I suppose United’s decision to do this made sense to them in a twisted sort of way: they owned the plane, it was their crew, they could do what they wanted provided they gave the affected passengers compensation and an alternate trip back. Their house, their rules. It’s like a customer refusing to leave a restaurant even after being offered a free meal and fare for a cab ride home despite the repeated requests of its owner. Is the owner supposed to just throw his hands up in the air and let the customer have his way, or does he sic law enforcement on the offending party instead?
In my stint with Expedia, one of the most common scenarios was what we called an airline schedule change. Airline schedule changes (ASC) happen for a lot of reasons, the most common being a cancellation due to the weather or mechanical issues. A nonstop flight could be cancelled due to low ridership, and replaced with a connecting flight. It’s the responsibility of an airline to get a passenger where he or she needs to go – this is essentially the contract of carriage – so there is always an alternative. Passengers can be re-routed, rescheduled or, very rarely and if no other alternative can be found, refunded.

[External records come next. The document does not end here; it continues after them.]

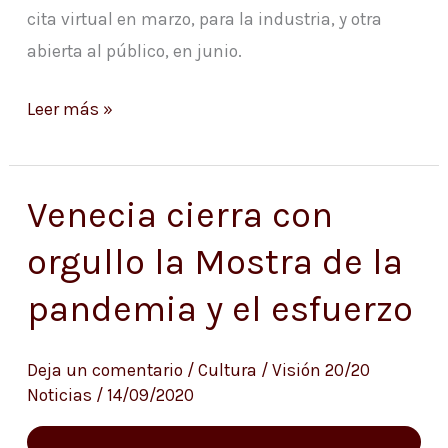
cita virtual en marzo, para la industria, y otra
abierta al público, en junio.
Leer más »
Venecia cierra con
Venecia
cierra
orgullo la Mostra de la
con
pandemia y el esfuerzo
orgullo
la
Mostra
Deja un comentario
/
Cultura
/
Visión 20/20
Noticias
/
14/09/2020
de
la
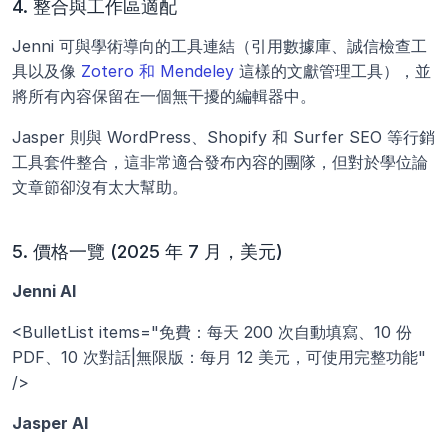
4. 整合與工作區適配
Jenni 可與學術導向的工具連結（引用數據庫、誠信檢查工
具以及像 
Zotero 和 Mendeley
 這樣的文獻管理工具），並
將所有內容保留在一個無干擾的編輯器中。
Jasper 則與 WordPress、Shopify 和 Surfer SEO 等行銷
工具套件整合，這非常適合發布內容的團隊，但對於學位論
文章節卻沒有太大幫助。
5. 價格一覽 (2025 年 7 月，美元)
Jenni AI
<BulletList items="免費：每天 200 次自動填寫、10 份 
PDF、10 次對話|無限版：每月 12 美元，可使用完整功能" 
/>
Jasper AI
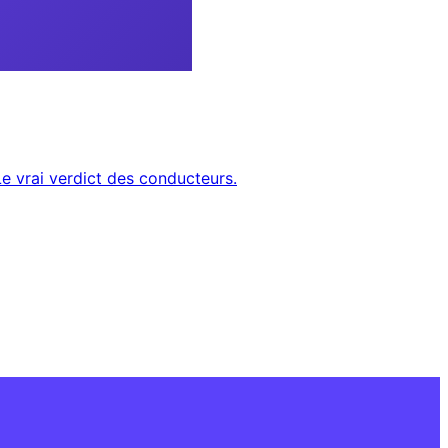
Le vrai verdict des conducteurs.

What could make the situation difficult was the reaction of passengers who were affected. Some – the more well-traveled, – took it in stride and accepted an alternative option, usually a flight slightly earlier, or later than the originally scheduled one. Others – likely first-time flyers – would panic, thinking the airline would cut and run with their money, leaving them with a cancelled flight and nothing to show for their efforts. Still others – the ones who’ve had the Magna Carta for breakfast – would haughtily demand to know the reason for the cancellation, and immediately segue into an ultimatum of First class, or else. (They never got first class.)
Weather and mechanical issues are easy enough to justify, i.e. Joe Passenger, the perfect storm is brewing over the Bahamas, do you really want to die in a metal tube a thousand kilometres above sea level, all because you insisted on getting there on schedule? But airlines also overbook, and passengers end up getting bumped from flights. Being bumped is a trickier situation – overbooking leads to no seats being available and sometimes an agent can get callous, assuming that the customer will take common sense for granted and accept whatever recompense the airline is willing to provide. Some airlines are worse than others, and United Airlines has long had a rep for having obnoxious customer service. Boy, did they step in it this time.

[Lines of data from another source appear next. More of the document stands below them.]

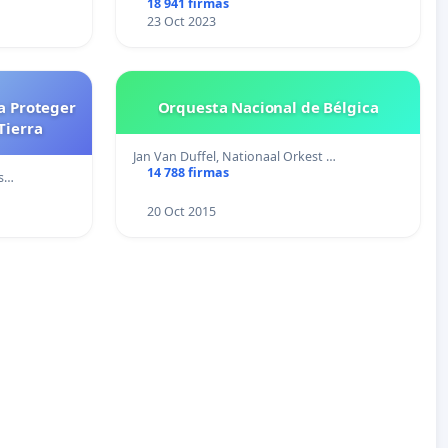
18 941 firmas
23 Oct 2023
a Proteger
Orquesta Nacional de Bélgica
Tierra
Jan Van Duffel, Nationaal Orkest …
14 788 firmas
ns…
20 Oct 2015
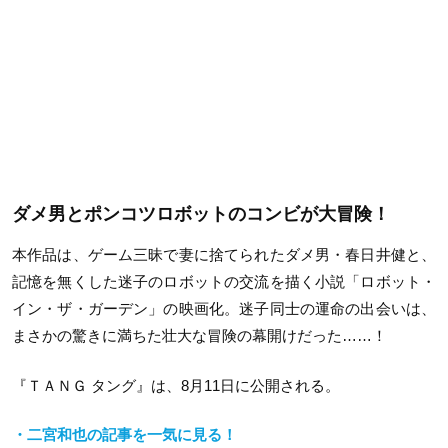
ダメ男とポンコツロボットのコンビが大冒険！
本作品は、ゲーム三昧で妻に捨てられたダメ男・春日井健と、
記憶を無くした迷子のロボットの交流を描く小説「ロボット・
イン・ザ・ガーデン」の映画化。迷子同士の運命の出会いは、
まさかの驚きに満ちた壮大な冒険の幕開けだった……！
『ＴＡＮＧ タング』は、8月11日に公開される。
・二宮和也の記事を一気に見る！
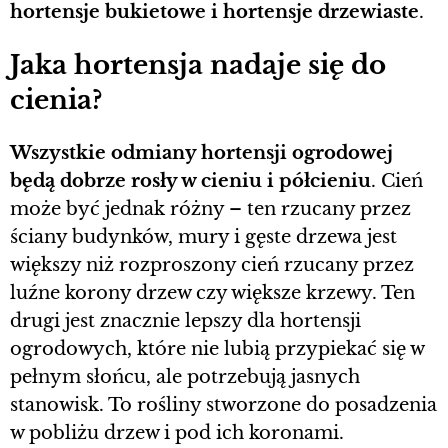
hortensje bukietowe i hortensje drzewiaste
.
Jaka hortensja nadaje się do
cienia?
Wszystkie odmiany hortensji ogrodowej
będą dobrze rosły w cieniu i półcieniu
. Cień
może być jednak różny – ten rzucany przez
ściany budynków, mury i gęste drzewa jest
większy niż rozproszony cień rzucany przez
luźne korony drzew czy większe krzewy. Ten
drugi jest znacznie lepszy dla hortensji
ogrodowych, które nie lubią przypiekać się w
pełnym słońcu, ale potrzebują jasnych
stanowisk. To rośliny stworzone do posadzenia
w pobliżu drzew i pod ich koronami.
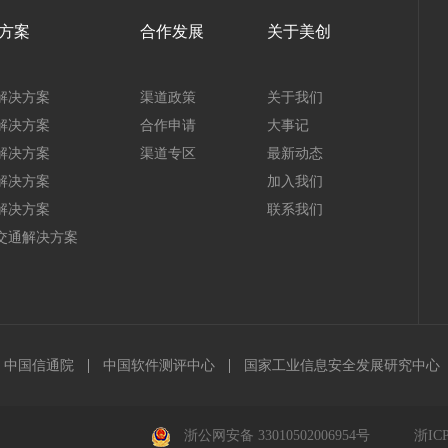
方案
合作发展
关于美创
解决方案
渠道政策
关于我们
解决方案
合作申请
大事记
解决方案
渠道专区
最新动态
解决方案
加入我们
解决方案
联系我们
交通解决方案
中国信通院
中国软件测评中心
国家工业信息安全发展研究中心
浙公网安备 33010502006954号
浙ICP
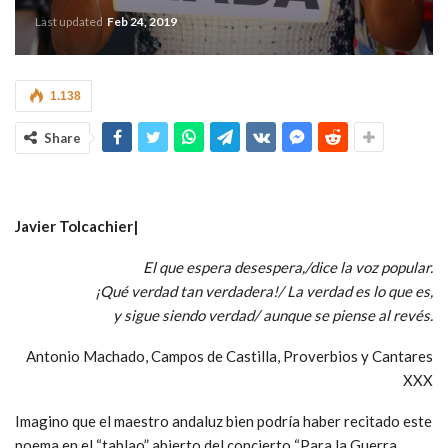
Last updated
Feb 24, 2019
1.138
Share
Javier Tolcachier|
El que espera desespera,/dice la voz popular.
¡Qué verdad tan verdadera!/ La verdad es lo que es,
y sigue siendo verdad/ aunque se piense al revés.
Antonio Machado, Campos de Castilla, Proverbios y Cantares
XXX
Imagino que el maestro andaluz bien podría haber recitado este
poema en el “tablao” abierto del concierto “Para la Guerra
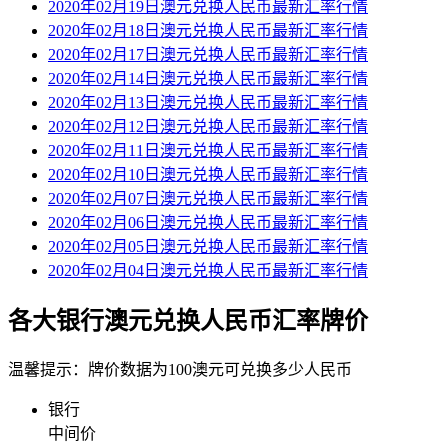
2020年02月19日澳元兑换人民币最新汇率行情
2020年02月18日澳元兑换人民币最新汇率行情
2020年02月17日澳元兑换人民币最新汇率行情
2020年02月14日澳元兑换人民币最新汇率行情
2020年02月13日澳元兑换人民币最新汇率行情
2020年02月12日澳元兑换人民币最新汇率行情
2020年02月11日澳元兑换人民币最新汇率行情
2020年02月10日澳元兑换人民币最新汇率行情
2020年02月07日澳元兑换人民币最新汇率行情
2020年02月06日澳元兑换人民币最新汇率行情
2020年02月05日澳元兑换人民币最新汇率行情
2020年02月04日澳元兑换人民币最新汇率行情
各大银行澳元兑换人民币汇率牌价
温馨提示：牌价数据为100澳元可兑换多少人民币
银行
中间价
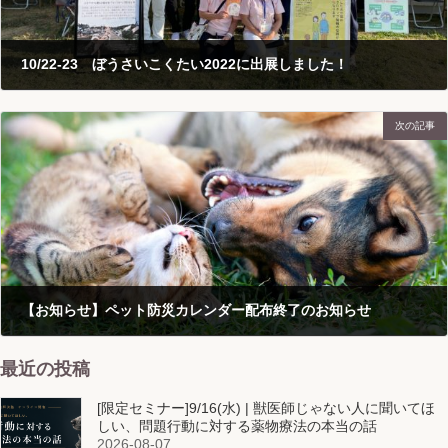
10/22-23 ぼうさいこくたい2022に出展しました！
2022-11-18
次の記事
【お知らせ】ペット防災カレンダー配布終了のお知らせ
2023-01-23
最近の投稿
[限定セミナー]9/16(水) | 獣医師じゃない人に聞いてほ
しい、問題行動に対する薬物療法の本当の話
2026-08-07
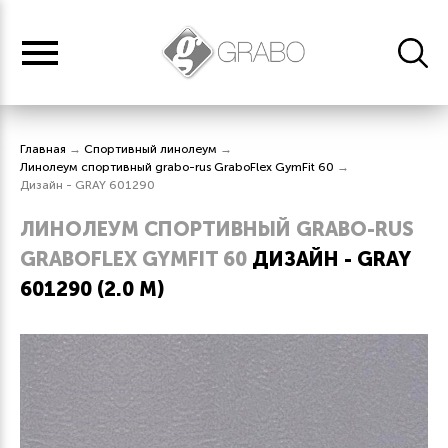
Главная
→
Спортивный линолеум
→
Линолеум спортивный grabo-rus GraboFlex GymFit 60
→
Дизайн - GRAY 601290
ЛИНОЛЕУМ СПОРТИВНЫЙ GRABO-RUS
GRABOFLEX GYMFIT 60
ДИЗАЙН - GRAY
601290 (2.0 М)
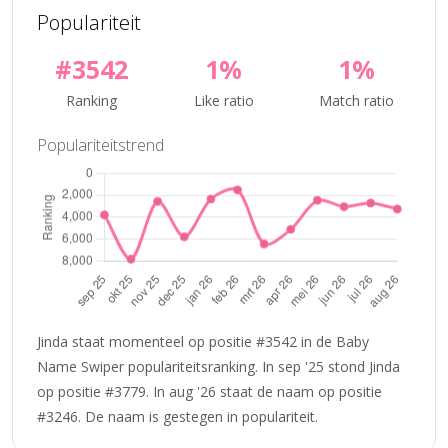
Populariteit
#3542
1%
1%
Ranking
Like ratio
Match ratio
Populariteitstrend
Jinda staat momenteel op positie #3542 in de Baby
Name Swiper populariteitsranking. In sep '25 stond Jinda
op positie #3779. In aug '26 staat de naam op positie
#3246. De naam is gestegen in populariteit.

They asked four people politely. Three left, albeit grudgingly, accepting the airline’s offer of compensation. One did not. He was so obstinate about it, United chose to use airport police. In the fracas, the flyer ended up bashing his head against an armrest, and was dragged by the arms through the aisle, blood dribbling from his mouth. The whole thing was a disaster, a PR nightmare and a monumentally awful decision, business-wise for United, which has since seen a drastic drop in its shares. A bloodied passenger being dragged through the aisle can do that to you. To be fair, the airline did not handle the passenger themselves; the ejection itself was done by airport enforcement. Still, it was ultimately United’s boneheaded decision to use force that caused the breakdown.
Was the airline well within its rights to deny boarding? Yes. Unbeknownst to many a passenger, an airline can choose to revoke a passenger’s seat on a scheduled flight, for as long as the passenger is compensated and/or re-accommodated, ensuring that he or she gets to the planned destination within a reasonable timeframe.

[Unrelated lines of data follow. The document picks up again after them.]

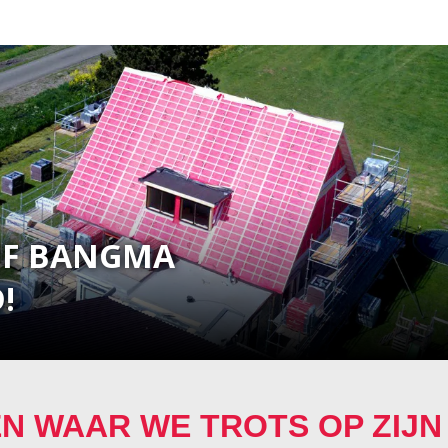
JF BANGMA
!
N WAAR WE TROTS OP ZIJN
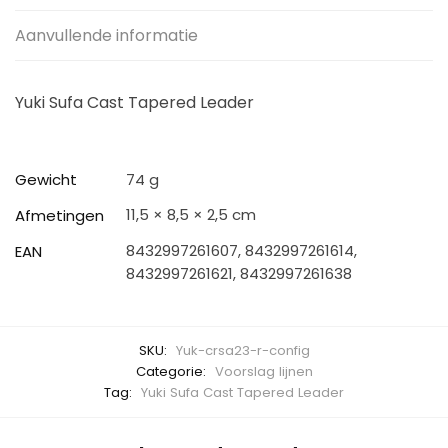
Aanvullende informatie
Yuki Sufa Cast Tapered Leader
Gewicht
74 g
11,5 × 8,5 × 2,5 cm
Afmetingen
8432997261607, 8432997261614,
EAN
8432997261621, 8432997261638
SKU:
Yuk-crsa23-r-config
Categorie:
Voorslag lijnen
Tag:
Yuki Sufa Cast Tapered Leader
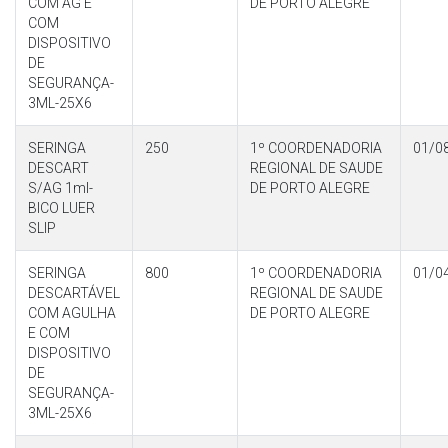
COM AG E
DE PORTO ALEGRE
COM
DISPOSITIVO
DE
SEGURANÇA-
3ML-25X6
SERINGA
250
1º COORDENADORIA
01/0
DESCART
REGIONAL DE SAUDE
S/AG 1ml-
DE PORTO ALEGRE
BICO LUER
SLIP
SERINGA
800
1º COORDENADORIA
01/0
DESCARTÁVEL
REGIONAL DE SAUDE
COM AGULHA
DE PORTO ALEGRE
E COM
DISPOSITIVO
DE
SEGURANÇA-
3ML-25X6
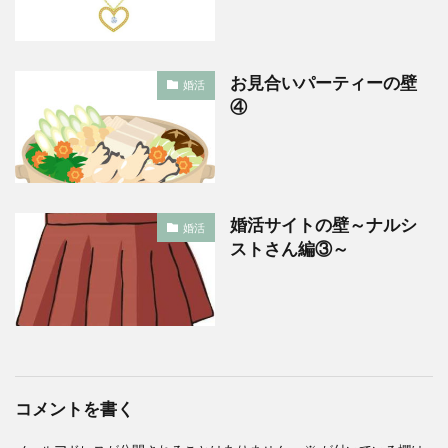
お見合いパーティーの壁
婚活
④
婚活サイトの壁～ナルシ
婚活
ストさん編③～
コメントを書く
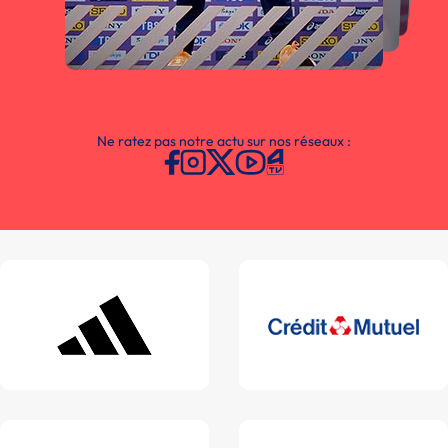
Ne ratez pas notre actu sur nos réseaux :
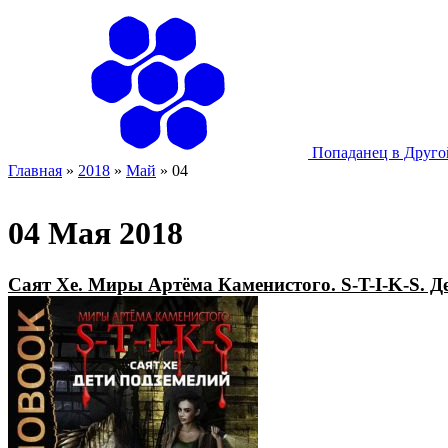
Попаданец в Друг
Главная
»
2018
»
Май
»
04
04 Мая 2018
Саят Хе. Миры Артёма Каменистого. S-T-I-K-S. Д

Should United have exercised it’s right to deny boarding? Not for the reasons it gave. Bumping off paying passengers in favour of flying a couple of crew members on standby to a city that was only about a four-hour drive away wasn’t a good enough reason to have a flyer forcibly removed from the plane.
It’s easy to sympathize with a guy being dragged through the aisle. The videos don’t show that he was actually asked quite a few times, politely, to leave the aircraft and refused to compromise even after being offered recompense. I don’t know about you, but getting home on schedule, barring a death in the family or the roof catching fire, simply isn’t worth that much aggravation.
Was United acting as entitled as its customers? Was an entitled customer offended that he did not have sole rights to to entitlement? Was this ultimately a battle of the entitled versus the entitled?
Whatever it was, no one won. Certainly not United, who basically called the cops on a passenger who refused to leave, nor the passenger, who decided to exercise his rights in a way that inconvenienced everyone and terrorized their children. Definitely not the airport police, who botched the removal and then let the passenger escape, whereupon he ran back inside the plane, drooling blood, mumbling something about “having to get home.” There was no cause for United to be so overweening. There was no cause for the passenger to be so stubborn. There was no cause for airport enforcement to even be there.
They should have come to an agreement, reached a stalemate, offered a better compensation, or, when negotiations failed, found someone else willing to be taken off the flight. I’ve had hotel stays in Hong Kong and Japan on the airline’s dime because of schedule changes. If someone offered me another flight and an additional $1000, I would take it and run, provided I had no other connections to miss. Everyone’s got a price. (Clearly, I am not cut out to be Rosa Parks.)